Guillaume me fait un signe de la tête. Il réfléchit encore puis, après avoir pris sa décision, c'est visible à ses yeux :

-- OK. J'accepte.

-- Alors, allez préparer vos affaires. Je vais voir de mon côté pour l'avion et l'hôtel. Tenez, j'ai acheté ce matin une carte prépayée de téléphone, internationale. Prenez un vieux téléphone à vous et glissez la dedans.

Je sors avec lui de la brasserie, nous échangeons une poignée de main. Il a l'air heureux que quelqu'un ait fait appel à lui, en confiance.

-- L'armée devrait me charger des recrutements !, me dis-je tandis que je m'apprête à remonter l'avenue Janvier.

Dans le hall de l'hôtel Mercure rue Courier, je fais signe ostensiblement à la réception et cours, l'air pressé, rejoindre Solange Noël qui attend au salon. Julie Besnard l'accompagne. Je les salue, légèrement distant. Je n'ai aucune chambre de réservée ici mais j'ai monté cette petite mise en scène afin d'instaurer dans l'esprit de mes interlocutrices un changement par rapport à nos premières rencontres. Je souhaite qu'elles pensent que le gars simple et sympathique qui avais pris du temps avec elles, c'était un rôle. Et que maintenant :

-- Mesdames, je suis très heureux de vous revoir. Merci d'avoir accepté de vous déplacer ici. C'est un peu dans l'urgence, j'en conviens. Mais les choses se précipitent de l'autre côté.

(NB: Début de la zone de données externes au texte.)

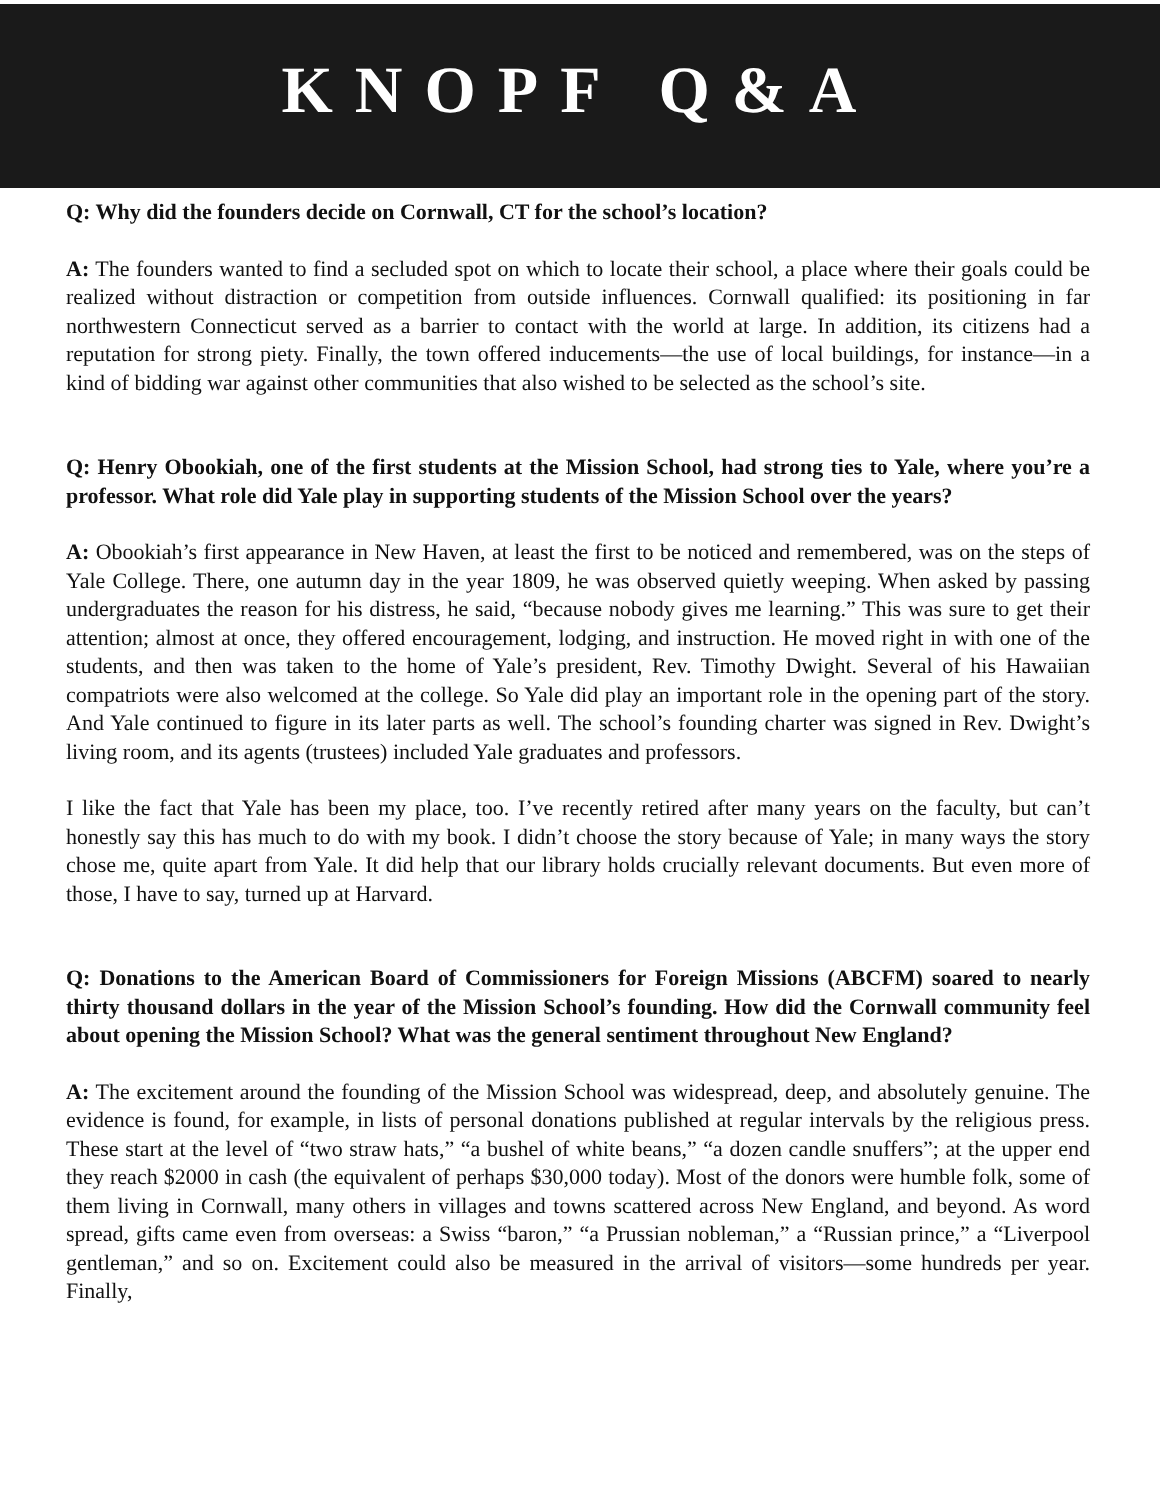KNOPF Q&A
Q: Why did the founders decide on Cornwall, CT for the school’s location?
A: The founders wanted to find a secluded spot on which to locate their school, a place where their goals could be realized without distraction or competition from outside influences. Cornwall qualified: its positioning in far northwestern Connecticut served as a barrier to contact with the world at large. In addition, its citizens had a reputation for strong piety. Finally, the town offered inducements—the use of local buildings, for instance—in a kind of bidding war against other communities that also wished to be selected as the school’s site.
Q: Henry Obookiah, one of the first students at the Mission School, had strong ties to Yale, where you’re a professor. What role did Yale play in supporting students of the Mission School over the years?
A: Obookiah’s first appearance in New Haven, at least the first to be noticed and remembered, was on the steps of Yale College. There, one autumn day in the year 1809, he was observed quietly weeping. When asked by passing undergraduates the reason for his distress, he said, “because nobody gives me learning.” This was sure to get their attention; almost at once, they offered encouragement, lodging, and instruction. He moved right in with one of the students, and then was taken to the home of Yale’s president, Rev. Timothy Dwight. Several of his Hawaiian compatriots were also welcomed at the college. So Yale did play an important role in the opening part of the story. And Yale continued to figure in its later parts as well. The school’s founding charter was signed in Rev. Dwight’s living room, and its agents (trustees) included Yale graduates and professors.
I like the fact that Yale has been my place, too. I’ve recently retired after many years on the faculty, but can’t honestly say this has much to do with my book. I didn’t choose the story because of Yale; in many ways the story chose me, quite apart from Yale. It did help that our library holds crucially relevant documents. But even more of those, I have to say, turned up at Harvard.
Q: Donations to the American Board of Commissioners for Foreign Missions (ABCFM) soared to nearly thirty thousand dollars in the year of the Mission School’s founding. How did the Cornwall community feel about opening the Mission School? What was the general sentiment throughout New England?
A: The excitement around the founding of the Mission School was widespread, deep, and absolutely genuine. The evidence is found, for example, in lists of personal donations published at regular intervals by the religious press. These start at the level of “two straw hats,” “a bushel of white beans,” “a dozen candle snuffers”; at the upper end they reach $2000 in cash (the equivalent of perhaps $30,000 today). Most of the donors were humble folk, some of them living in Cornwall, many others in villages and towns scattered across New England, and beyond. As word spread, gifts came even from overseas: a Swiss “baron,” “a Prussian nobleman,” a “Russian prince,” a “Liverpool gentleman,” and so on. Excitement could also be measured in the arrival of visitors—some hundreds per year. Finally,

-- De l'autre côté... à la télé ?

-- Oui, bien sûr. Mais, je dois vous avouer que je vous ai légèrement menti. Je travaille en réalité pour une maison de production spécialisée dans la télé-réalité, plus précisément dans le genre d'émission «  Ils avaient disparu.es, nous les avons retrouvé.es », vous voyez ?

Bien sûr qu'elles voient. D'autant plus que je leur parle de la sœur de leur mère et de leur grand-mère -- « Ah, elle avait une sœur ?! ». Je les laisse réagir, intégrer tout cela. Précise à l'envi ce qu'elles entrevoient.

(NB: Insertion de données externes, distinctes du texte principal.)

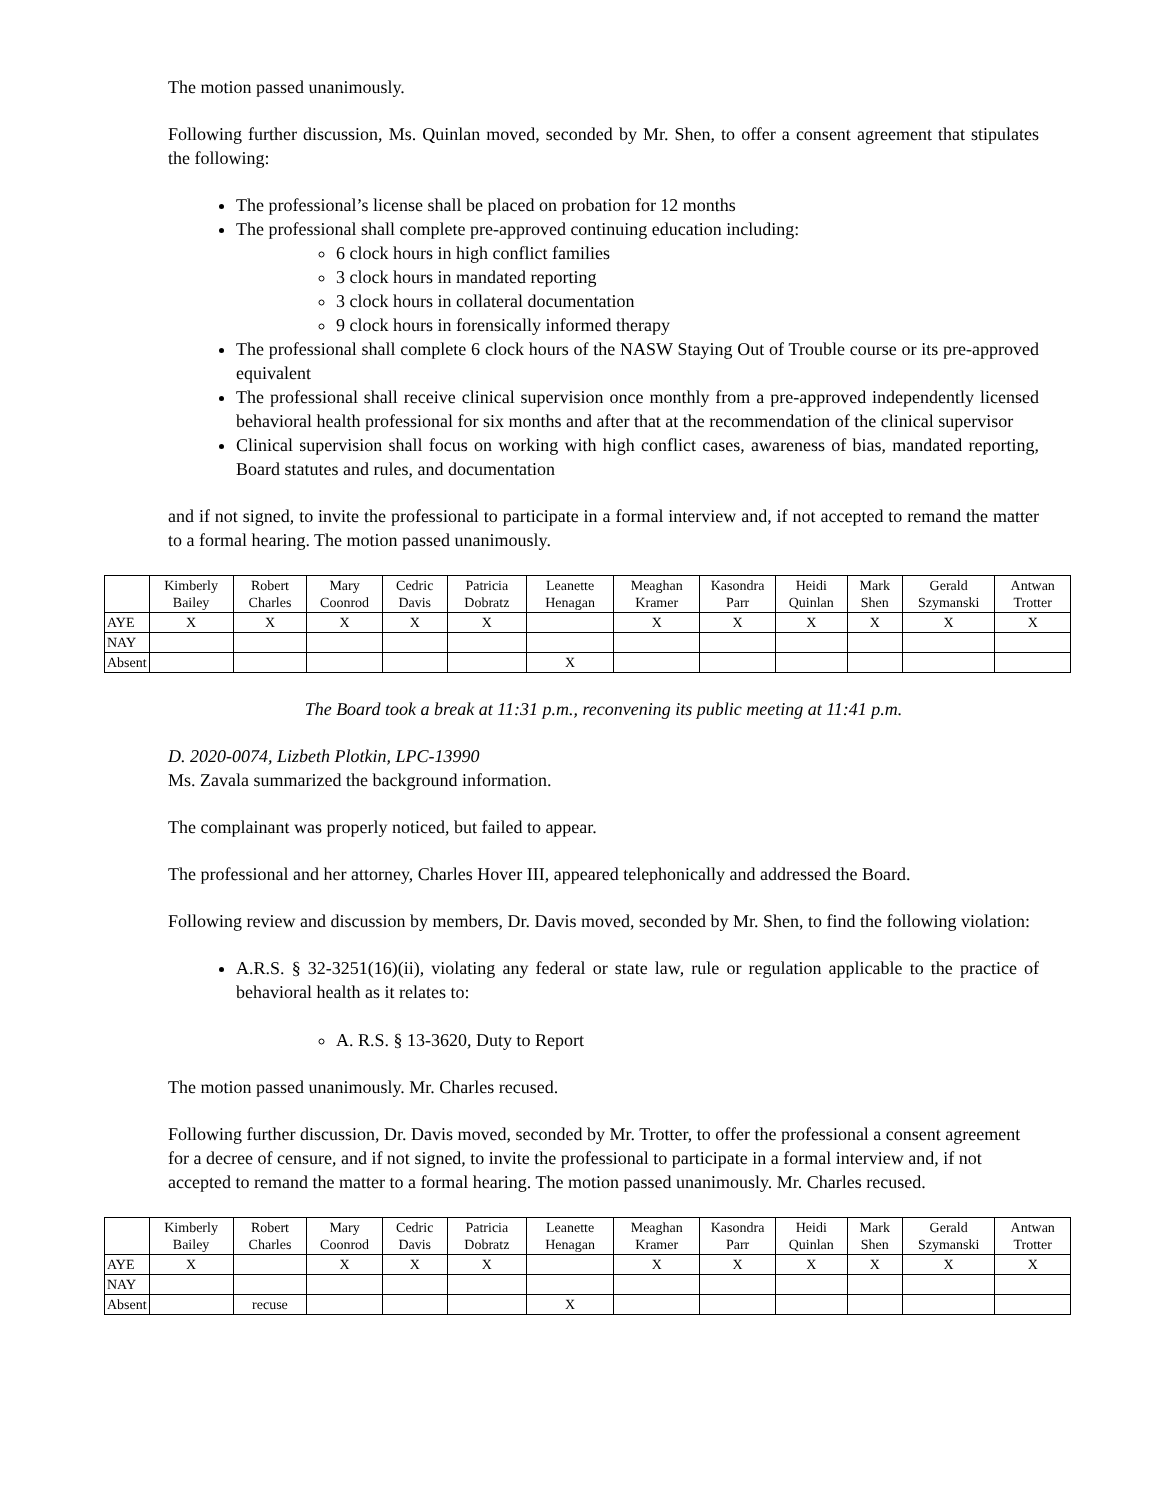The motion passed unanimously.
Following further discussion, Ms. Quinlan moved, seconded by Mr. Shen, to offer a consent agreement that stipulates the following:
The professional’s license shall be placed on probation for 12 months
The professional shall complete pre-approved continuing education including:
6 clock hours in high conflict families
3 clock hours in mandated reporting
3 clock hours in collateral documentation
9 clock hours in forensically informed therapy
The professional shall complete 6 clock hours of the NASW Staying Out of Trouble course or its pre-approved equivalent
The professional shall receive clinical supervision once monthly from a pre-approved independently licensed behavioral health professional for six months and after that at the recommendation of the clinical supervisor
Clinical supervision shall focus on working with high conflict cases, awareness of bias, mandated reporting, Board statutes and rules, and documentation
and if not signed, to invite the professional to participate in a formal interview and, if not accepted to remand the matter to a formal hearing. The motion passed unanimously.
| | Kimberly Bailey | Robert Charles | Mary Coonrod | Cedric Davis | Patricia Dobratz | Leanette Henagan | Meaghan Kramer | Kasondra Parr | Heidi Quinlan | Mark Shen | Gerald Szymanski | Antwan Trotter |
| --- | --- | --- | --- | --- | --- | --- | --- | --- | --- | --- | --- | --- |
| AYE | X | X | X | X | X | | X | X | X | X | X | X |
| NAY | | | | | | | | | | | | |
| Absent | | | | | | X | | | | | | |
The Board took a break at 11:31 p.m., reconvening its public meeting at 11:41 p.m.
D. 2020-0074, Lizbeth Plotkin, LPC-13990
Ms. Zavala summarized the background information.
The complainant was properly noticed, but failed to appear.
The professional and her attorney, Charles Hover III, appeared telephonically and addressed the Board.
Following review and discussion by members, Dr. Davis moved, seconded by Mr. Shen, to find the following violation:
A.R.S. § 32-3251(16)(ii), violating any federal or state law, rule or regulation applicable to the practice of behavioral health as it relates to:
A. R.S. § 13-3620, Duty to Report
The motion passed unanimously. Mr. Charles recused.
Following further discussion, Dr. Davis moved, seconded by Mr. Trotter, to offer the professional a consent agreement for a decree of censure, and if not signed, to invite the professional to participate in a formal interview and, if not accepted to remand the matter to a formal hearing. The motion passed unanimously. Mr. Charles recused.
| | Kimberly Bailey | Robert Charles | Mary Coonrod | Cedric Davis | Patricia Dobratz | Leanette Henagan | Meaghan Kramer | Kasondra Parr | Heidi Quinlan | Mark Shen | Gerald Szymanski | Antwan Trotter |
| --- | --- | --- | --- | --- | --- | --- | --- | --- | --- | --- | --- | --- |
| AYE | X | | X | X | X | | X | X | X | X | X | X |
| NAY | | | | | | | | | | | | |
| Absent | | recuse | | | | X | | | | | | |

Passée la surprise, elles me demandent ce qu'elles doivent faire. Je les rassure : presque rien. Regarder chez elles et retrouver si possible des photos, surtout, ou des papiers émanant ou possédés par leur mère. Et bien sûr les copies des papiers d'état-civil qu'elles trouveront. C'est tout ? Oui, c'est tout. Mais c'est très urgent. Des photos sous un ciel d'été, bras nus, seraient particulièrement appréciées, ça passe bien à l'écran. Elles conviennent qu'il serait possible de commencer dès cet après-midi puisqu'elles se sont arrangé dans leur travail respectif (« Quand les collègues sauront ça ! »). Elles menverront vite par mél ce qu'elles trouveront, c'est promis. Je leur propose une coupe de champagne, elles acceptent.

Lorsqu'elles me quittent vers République prendre le métro, je me demande si je n'ai pas été un peu loin. Mais je sens bien que, une fois la vérité connue, elle dépassera la petite fiction que je viens d'inventer et qu'il sera facile de passer dessus. Je respire. Il me reste trois quarts d'heure avant de repartir vers Paris. Je marche, tente d'éviter la place de la Gare, c'est évidemment impossible. Aucun plaisir dans cette promenade ! Je me promets de revenir. Mon programme est bien rempli pour après.

Le départ du train est imminent et je me surprends à somnoler et à raisonner comme beaucoup de ces cols blancs qui m'entourent : la journée en déplacement est terminée, les contrats sont signés ou déchirés, les objectifs sont fixés, l'audit est en cours, le devis reste à faire, le client est content, le client a gueulé mais maintenant c'est fini on rentre à la maison, les chiffres sont bons, les chiffres sont mauvais, tout passe, tout est stoppé ou prends de l'allure, nous reprenons le train et nous desserrons la cravate. Je n'ai pas de cravate mais je pense à mes contacts pris ce jour, à mes recrutements, à la soirée qui m'attend, sans doute plus calme.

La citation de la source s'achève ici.